(Entries provided)
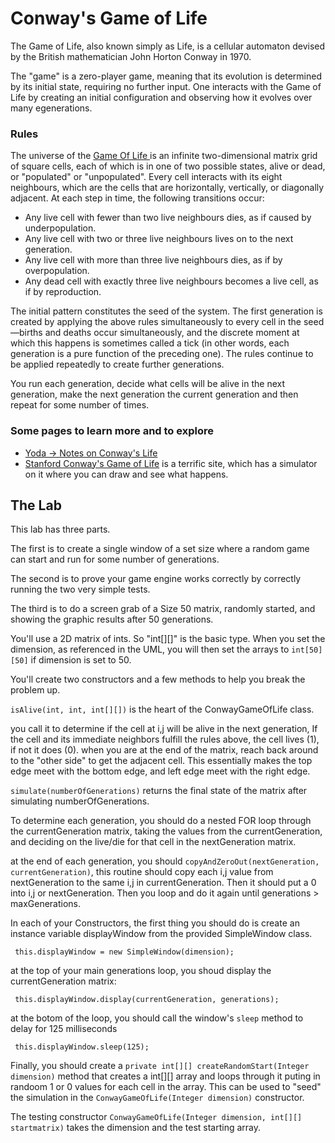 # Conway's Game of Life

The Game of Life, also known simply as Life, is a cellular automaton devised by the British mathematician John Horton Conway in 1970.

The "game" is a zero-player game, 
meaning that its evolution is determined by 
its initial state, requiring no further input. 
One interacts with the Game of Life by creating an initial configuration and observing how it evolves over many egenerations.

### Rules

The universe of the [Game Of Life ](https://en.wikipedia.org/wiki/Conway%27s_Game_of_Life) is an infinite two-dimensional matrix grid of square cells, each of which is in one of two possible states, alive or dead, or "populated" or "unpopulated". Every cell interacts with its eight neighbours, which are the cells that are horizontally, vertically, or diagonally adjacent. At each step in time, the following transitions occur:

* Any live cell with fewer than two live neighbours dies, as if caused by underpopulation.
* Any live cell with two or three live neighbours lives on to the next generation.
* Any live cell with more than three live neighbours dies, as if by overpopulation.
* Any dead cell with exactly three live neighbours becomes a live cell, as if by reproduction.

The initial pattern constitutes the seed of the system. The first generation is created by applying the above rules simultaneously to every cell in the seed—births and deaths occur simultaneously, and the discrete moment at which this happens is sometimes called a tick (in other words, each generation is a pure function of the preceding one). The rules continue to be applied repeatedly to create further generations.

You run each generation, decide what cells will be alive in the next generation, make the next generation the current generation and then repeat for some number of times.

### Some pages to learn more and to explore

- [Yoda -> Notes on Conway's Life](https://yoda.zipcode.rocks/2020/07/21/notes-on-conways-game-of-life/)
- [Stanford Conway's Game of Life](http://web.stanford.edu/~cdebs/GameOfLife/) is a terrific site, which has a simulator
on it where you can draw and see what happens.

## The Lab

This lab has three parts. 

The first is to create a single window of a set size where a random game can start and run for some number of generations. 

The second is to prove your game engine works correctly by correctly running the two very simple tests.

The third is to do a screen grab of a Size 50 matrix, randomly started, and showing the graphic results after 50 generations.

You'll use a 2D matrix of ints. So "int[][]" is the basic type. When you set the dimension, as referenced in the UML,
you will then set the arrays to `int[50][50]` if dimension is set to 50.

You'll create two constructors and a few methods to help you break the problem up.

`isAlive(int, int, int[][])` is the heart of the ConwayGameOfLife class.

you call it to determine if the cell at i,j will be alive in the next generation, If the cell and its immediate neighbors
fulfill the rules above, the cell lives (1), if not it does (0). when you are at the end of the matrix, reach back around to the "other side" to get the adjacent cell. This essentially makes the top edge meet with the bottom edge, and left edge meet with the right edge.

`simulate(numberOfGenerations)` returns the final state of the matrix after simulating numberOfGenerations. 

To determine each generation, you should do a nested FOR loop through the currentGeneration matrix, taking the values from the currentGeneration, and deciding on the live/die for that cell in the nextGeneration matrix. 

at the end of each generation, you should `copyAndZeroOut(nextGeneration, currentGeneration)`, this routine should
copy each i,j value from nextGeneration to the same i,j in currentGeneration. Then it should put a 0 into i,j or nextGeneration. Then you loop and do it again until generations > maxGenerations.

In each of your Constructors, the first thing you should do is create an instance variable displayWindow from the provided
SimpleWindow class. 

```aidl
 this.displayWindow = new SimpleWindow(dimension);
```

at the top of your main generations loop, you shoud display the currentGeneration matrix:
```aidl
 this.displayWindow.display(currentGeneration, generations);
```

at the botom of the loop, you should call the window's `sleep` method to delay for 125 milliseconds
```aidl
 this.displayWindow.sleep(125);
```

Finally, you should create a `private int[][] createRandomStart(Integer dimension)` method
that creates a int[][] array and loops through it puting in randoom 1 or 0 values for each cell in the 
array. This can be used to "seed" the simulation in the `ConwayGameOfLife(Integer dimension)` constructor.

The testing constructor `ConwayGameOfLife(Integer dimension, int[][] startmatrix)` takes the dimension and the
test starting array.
(End Entries provided)
Nothing should appear in the answer except the lines above from the line with "- [Yoda -> Notes" through the line with "you will then", both included, written out exactly.

- [Yoda -> Notes on Conway's Life](https://yoda.zipcode.rocks/2020/07/21/notes-on-conways-game-of-life/)
- [Stanford Conway's Game of Life](http://web.stanford.edu/~cdebs/GameOfLife/) is a terrific site, which has a simulator
on it where you can draw and see what happens.

## The Lab

This lab has three parts. 

The first is to create a single window of a set size where a random game can start and run for some number of generations. 

The second is to prove your game engine works correctly by correctly running the two very simple tests.

The third is to do a screen grab of a Size 50 matrix, randomly started, and showing the graphic results after 50 generations.

You'll use a 2D matrix of ints. So "int[][]" is the basic type. When you set the dimension, as referenced in the UML,
you will then set the arrays to `int[50][50]` if dimension is set to 50.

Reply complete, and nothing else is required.